Speaker 3:God, yeah, yeah, just in time. Yeah, you know you get all those esther words right and you are.
Speaker 2:This is for just a time, as this, or whatever, I'm like, oh yeah, yeah, thank you, jesus.
Speaker 1:Yeah, I'm so glad a hard time bro gonna reconcile the anti-mask and the mask people yeah.
Speaker 3:Great.
Speaker 1:Yeah, I thought I'd be doing.
Speaker 3:So that was a lot of fun, but that was the start of it. And then another big component was about two years into pastoring I had to. Maybe not even that long, maybe it was a year. Yeah, it was right. Around a year into pastoring I shared my story in front of our whole congregation oh wow. So it's taking all of those moments, I think, to actually help overcome a lot of the shame that was surrounding my story. And once I started doing that, what I noticed was that God started sending people to me that were in similar spots, that were dealing with similar types of brokenness that I could just pray for and speak into and love and care.

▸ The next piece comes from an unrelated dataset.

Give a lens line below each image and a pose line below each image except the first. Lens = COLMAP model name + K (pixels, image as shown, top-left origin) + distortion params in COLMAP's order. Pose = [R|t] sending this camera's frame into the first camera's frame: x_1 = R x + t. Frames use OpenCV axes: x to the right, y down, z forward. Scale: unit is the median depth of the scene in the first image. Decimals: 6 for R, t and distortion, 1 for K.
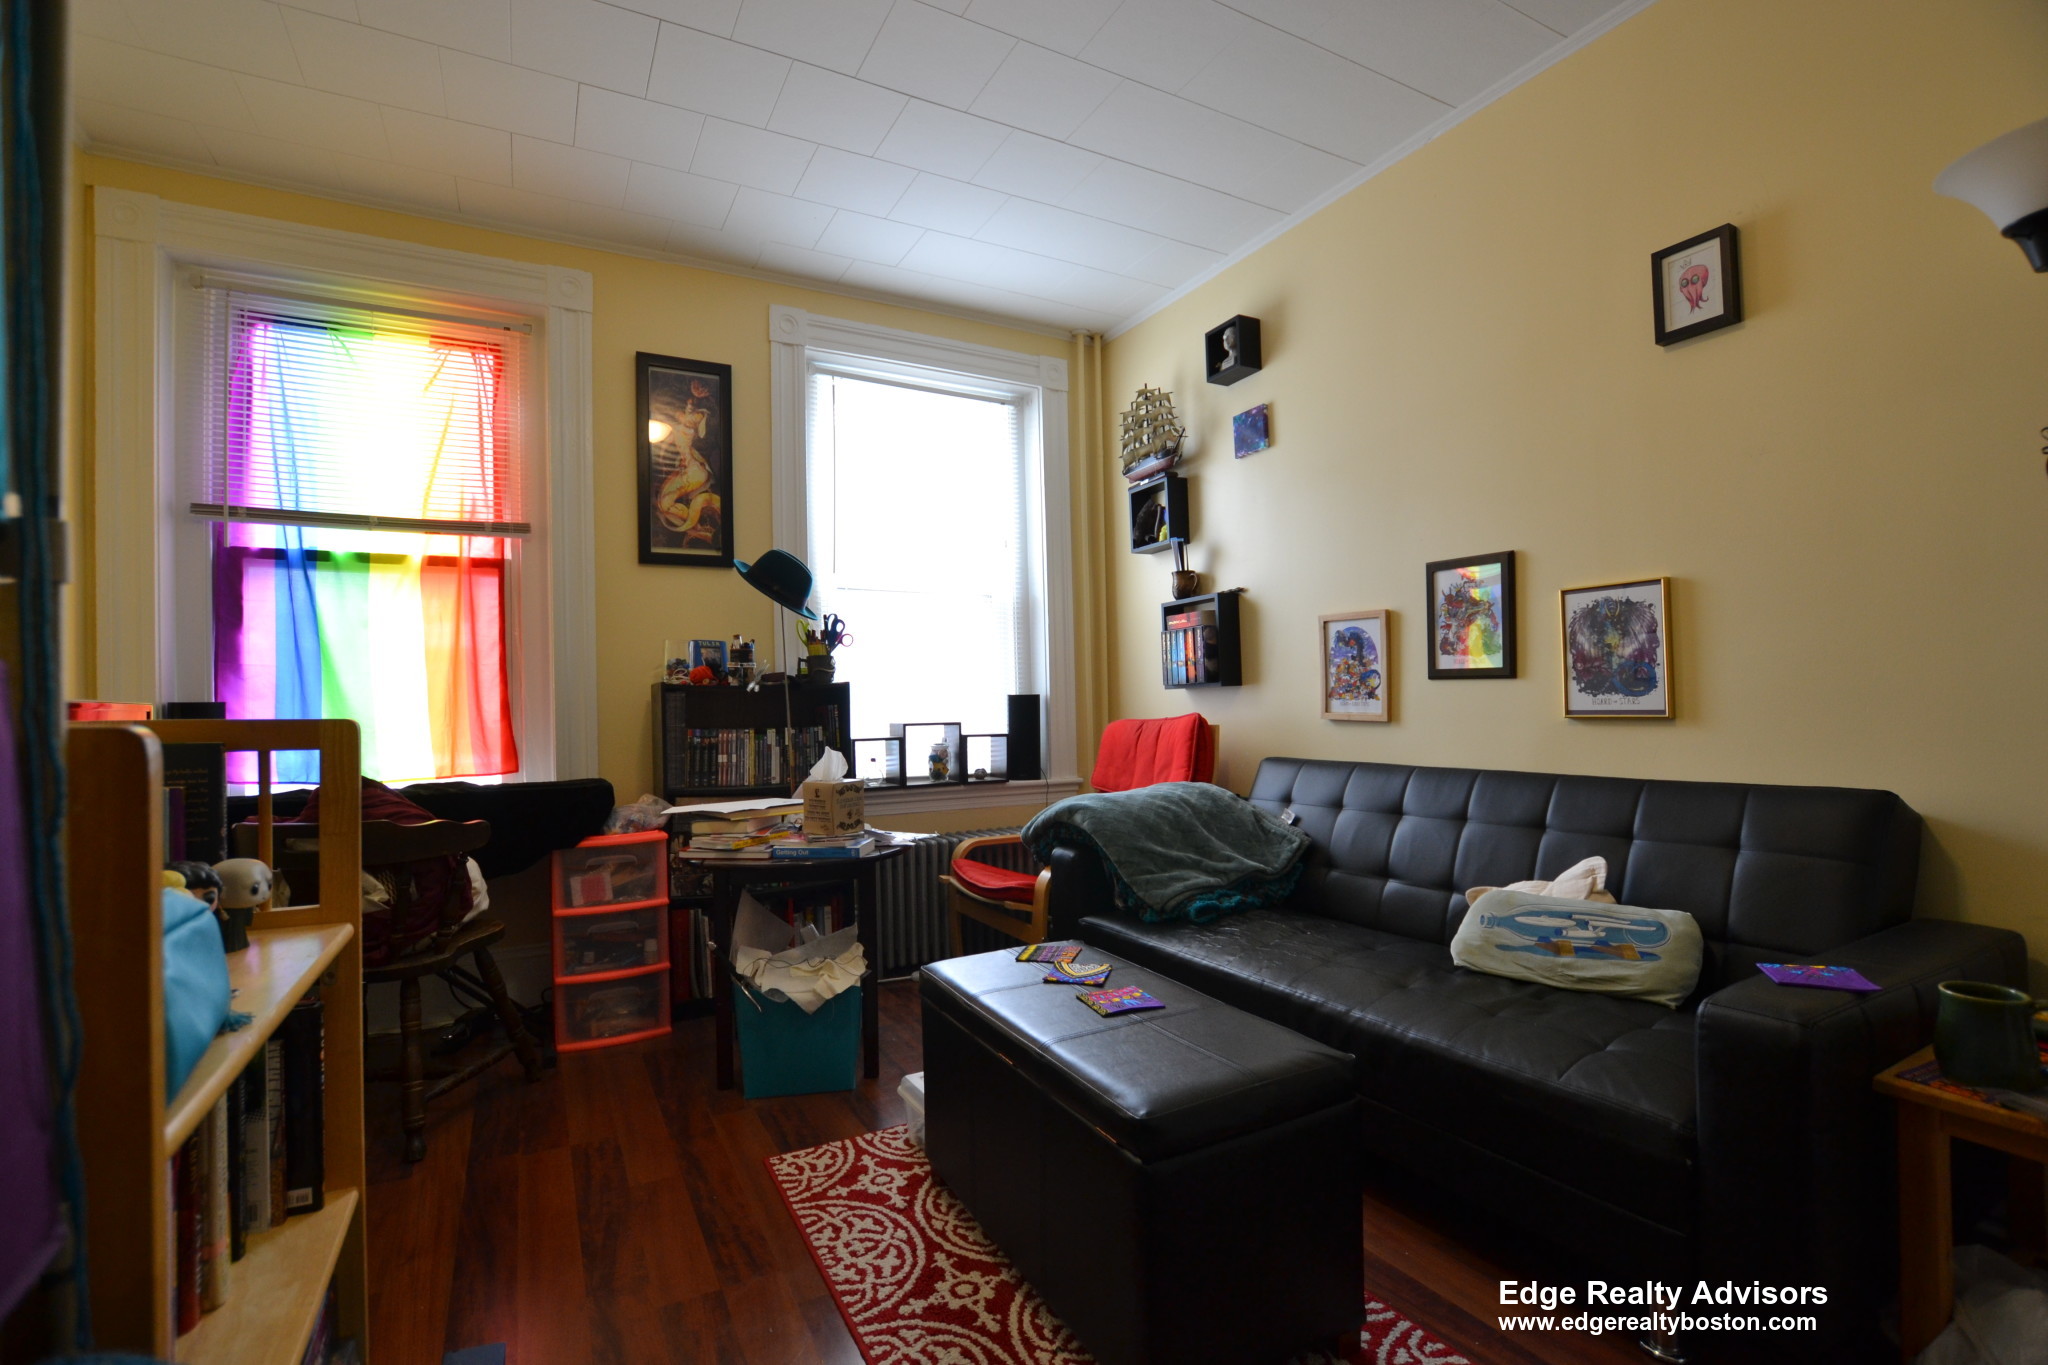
lens RADIAL K [[917.2, 0, 1018.2], [0, 917.2, 693.5], [0, 0, 1]] dist [-0.033888, 0.005118]
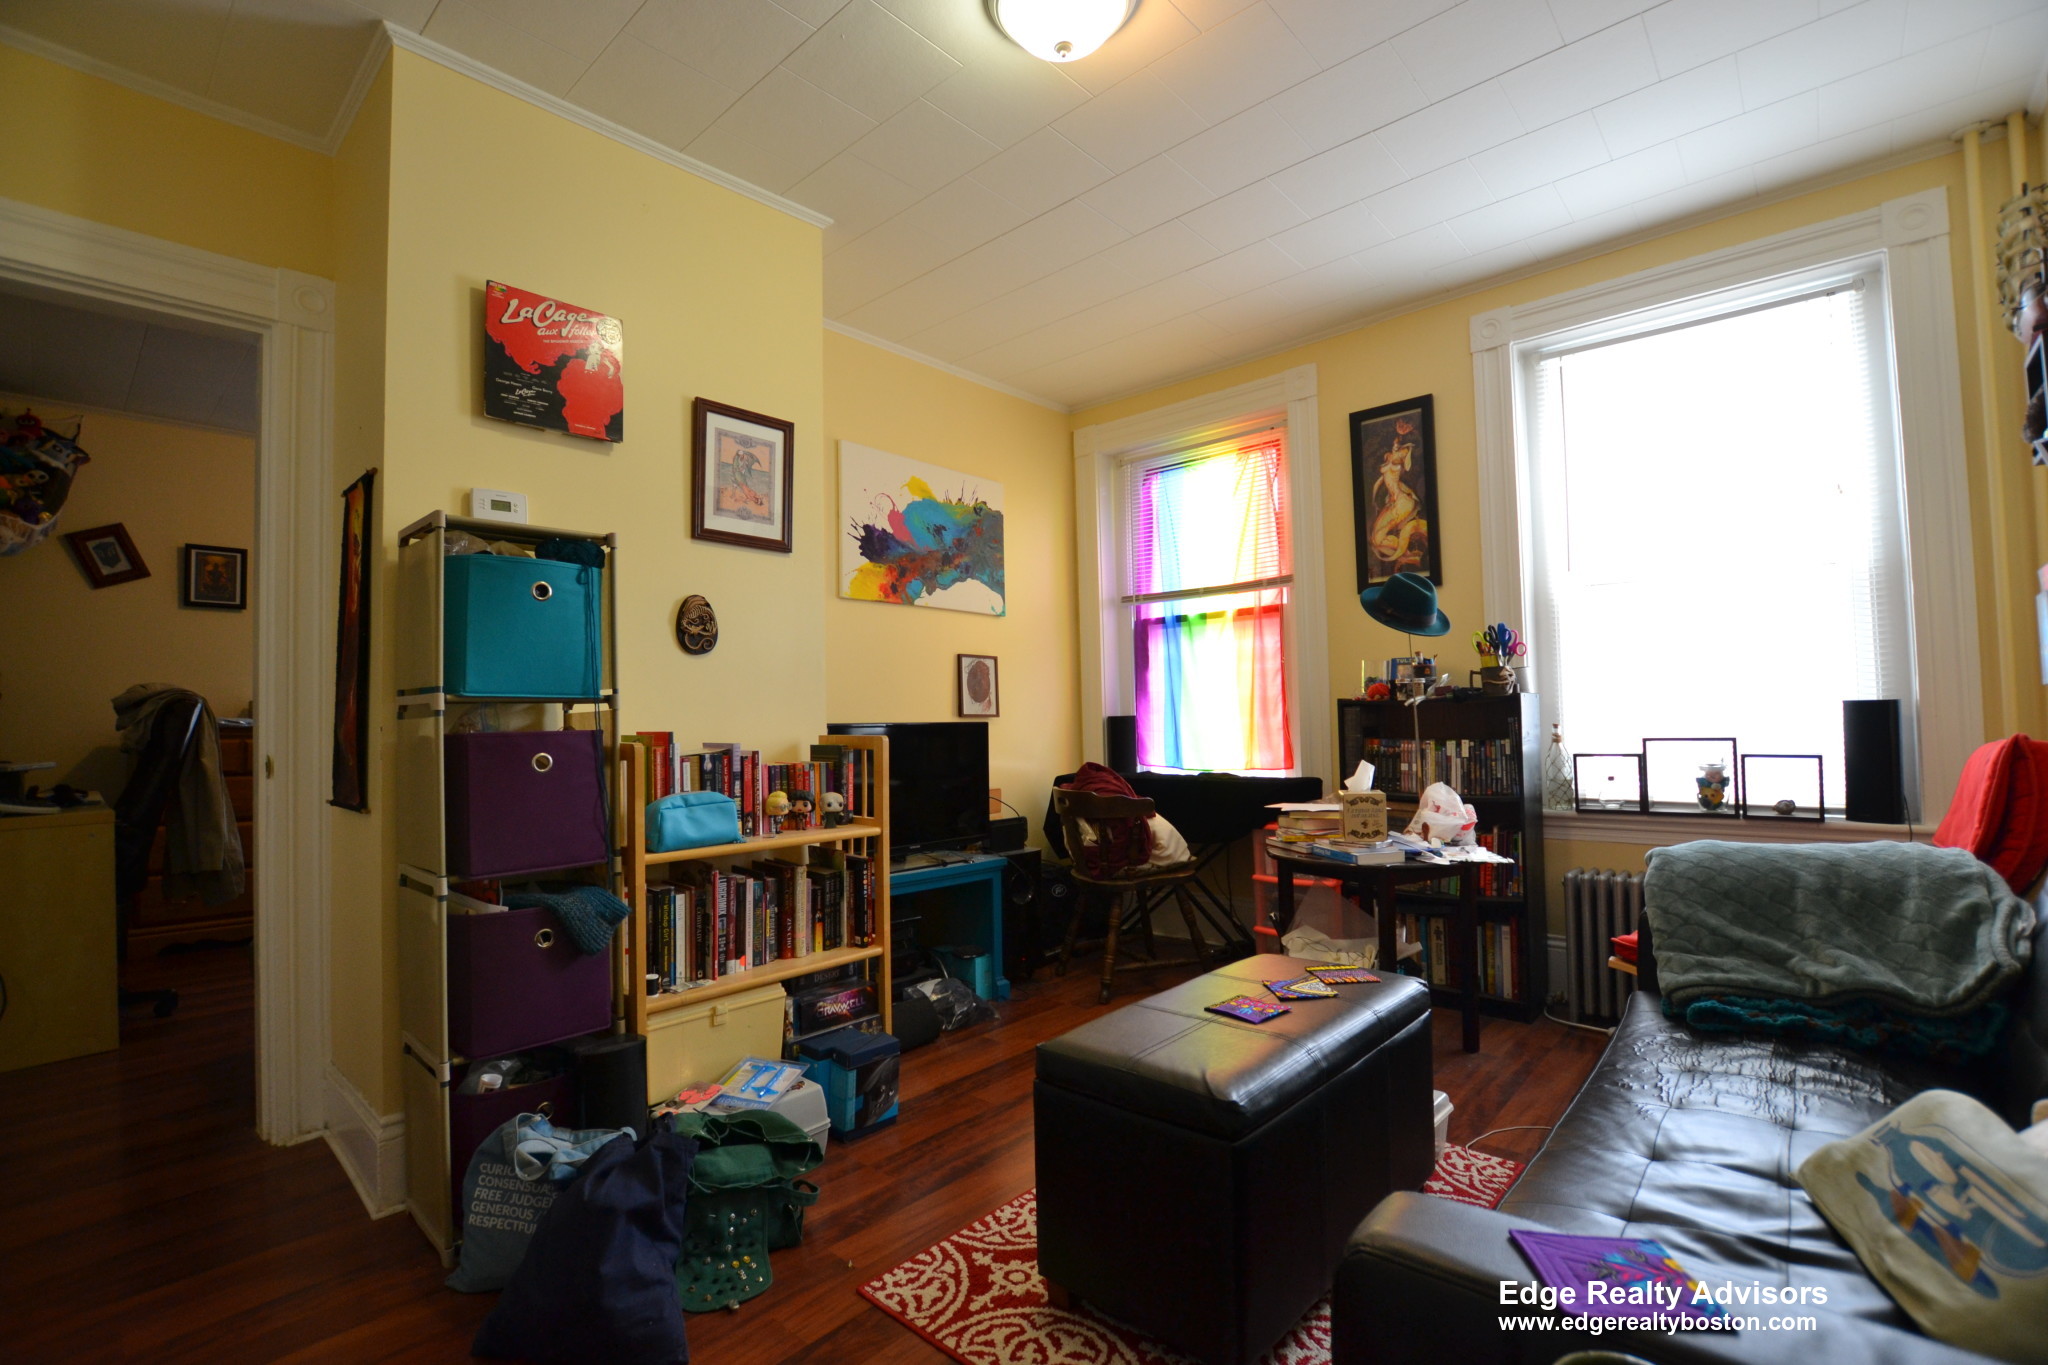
lens RADIAL K [[917.2, 0, 1018.2], [0, 917.2, 693.5], [0, 0, 1]] dist [-0.033888, 0.005118]
pose [[0.331732, -0.018386, -0.943195, 0.532152], [0.024634, 0.999638, -0.010822, -0.015056], [0.943052, -0.019645, 0.332064, 0.202522]]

So it was. It's been really interesting to see how God wrote redemption into this, because that was a journey from the time I was 17 when I felt that call to ministry. So I'm 39 before I'm actually walking in that call of ministry. You know, a lot of people think God's asking me to do this thing. I'm going to go do it tomorrow. That has not been my case.
Speaker 3:He asked me to do something and it was almost. You know it was 20, some odd years later, 22 years, yeah, and so I think I think sometimes we rush what God wants to do in us. You know, and like I said, if I was writing my story I would have been a pastor at 22, 24, you know, at least by the time I was 30.

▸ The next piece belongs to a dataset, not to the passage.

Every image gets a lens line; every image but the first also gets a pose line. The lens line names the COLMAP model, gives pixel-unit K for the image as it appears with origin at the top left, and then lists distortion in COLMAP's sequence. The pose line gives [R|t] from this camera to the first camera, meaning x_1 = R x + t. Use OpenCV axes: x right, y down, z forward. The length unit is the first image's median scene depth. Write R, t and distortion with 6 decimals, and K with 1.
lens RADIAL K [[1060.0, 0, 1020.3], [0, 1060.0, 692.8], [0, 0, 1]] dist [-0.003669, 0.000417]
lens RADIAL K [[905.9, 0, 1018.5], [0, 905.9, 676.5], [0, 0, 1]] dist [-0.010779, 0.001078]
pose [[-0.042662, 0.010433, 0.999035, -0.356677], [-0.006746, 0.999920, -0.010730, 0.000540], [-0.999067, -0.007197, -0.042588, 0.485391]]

Speaker 3:But that's not the story he had written, and his story is much more beautiful than mine. You know, his story is not one that anybody could think of. It was something that only he could write.
Speaker 2:Brian Boswell.
Speaker 3:Thank you so much for sharing your story thank you guys for allowing me to share my story. Wow, this was a real show. I'm going to go get some rest. Bye, thank you.